▶ _TEXT EXCERPT_:
Journal: submitted to MNRAS
Year: 2017
Download: ADS | arXiv

Abstract

We compute the spherical-sky weak-lensing power spectrum of the shear and convergence. We discuss various approximations, such as flat-sky, and first- and second- order Limber equations for the projection. We find that the impact of adopting these approximations are negligible when constraining cosmological parameters from current weak lensing surveys. This is demonstrated using data from the Canada-France-Hawaii Lensing Survey (CFHTLenS). We find that the reported tension with Planck Cosmic Microwave Background (CMB) temperature anisotropy results cannot be alleviated, in contrast to the recent claim made by Kitching et al. (2016, version 1). For future large-scale surveys with unprecedented precision, we show that the spherical second-order Limber approximation will provide sufficient accuracy. In this case, the cosmic-shear power spectrum is shown to be in agreement with the full projection at the sub-percent level for l > 3, with the corresponding errors an order of magnitude below cosmic variance for all l. When computing the two-point shear correlation function, we show that the flat-sky fast Hankel transformation results in errors below two percent compared to the full spherical transformation. In the spirit of reproducible research, our numerical implementation of all approximations and the full projection are publicly available within the package nicaea at http://www.cosmostat.org/software/nicaea.

▶ _TASKS_:
(A) In the weak-lensing abstract, list the approximations named in the sentence that begins "We discuss various approximations".
(B) Carry on the weak-lensing abstract from the point where it stops.
The records are not needed for the tasks on this page.

▶ _DATA SECTION_:
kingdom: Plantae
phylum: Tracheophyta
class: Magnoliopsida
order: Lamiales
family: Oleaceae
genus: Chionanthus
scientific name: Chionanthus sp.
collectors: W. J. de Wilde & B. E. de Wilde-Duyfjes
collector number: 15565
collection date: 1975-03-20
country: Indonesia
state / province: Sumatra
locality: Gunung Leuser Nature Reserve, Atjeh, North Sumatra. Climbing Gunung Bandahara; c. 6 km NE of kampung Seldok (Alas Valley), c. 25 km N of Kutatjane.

▶ _RESPONSES FOR EACH TASK_:
(A)
flat-sky
first-order Limber equations
second-order Limber equations

(B)
Summary

We discuss various methods to calculate projections for weak gravitational lensing: Since lenses galaxies pick up matter inhomogeneities of the cosmic web along the line of sight while photons from the galaxies propagate through the Universe to the observer, these inhomogeneities have to be projected to a 2D observable, the cumulative shear or convergence. The full projection involves three-dimensional integrals over highly oscillating Bessel functions, and can be time-consuming to compute numerically to high accuracy. Most previous work have therefore used approximations such as the Limber approximation, that reduce the integrals to 1D, and thereby neglecting modes along the line of sight.

The authors show that these projections are more than adequate for present surveys. Sub-percent accuracy is reached for l>20, for example as shown by the pink curve, which is the ratio of the case 'ExtL1Hyb' to the full projection. The abbreviation means 'extended', corresponding to the improved approximation introduced by LoVerde & Afshordi (2008), first-order Limber, and hybrid, since this is a hybrid between flat-sky and spherical coordinates. This case has been used in most of the recent publications (e.g. for KiDS), whereas the cast 'L1Fl' (first-order Limber flat-sky) was popular for most publications since 2014.

These approximations are sufficient for the small areas of current observations coming from CFHTLenS, KiDS, and DES, and well below cosmic variance of even future surveys (the figure shows Euclid - 15,000 deg2 and Kids -1,500 deg2).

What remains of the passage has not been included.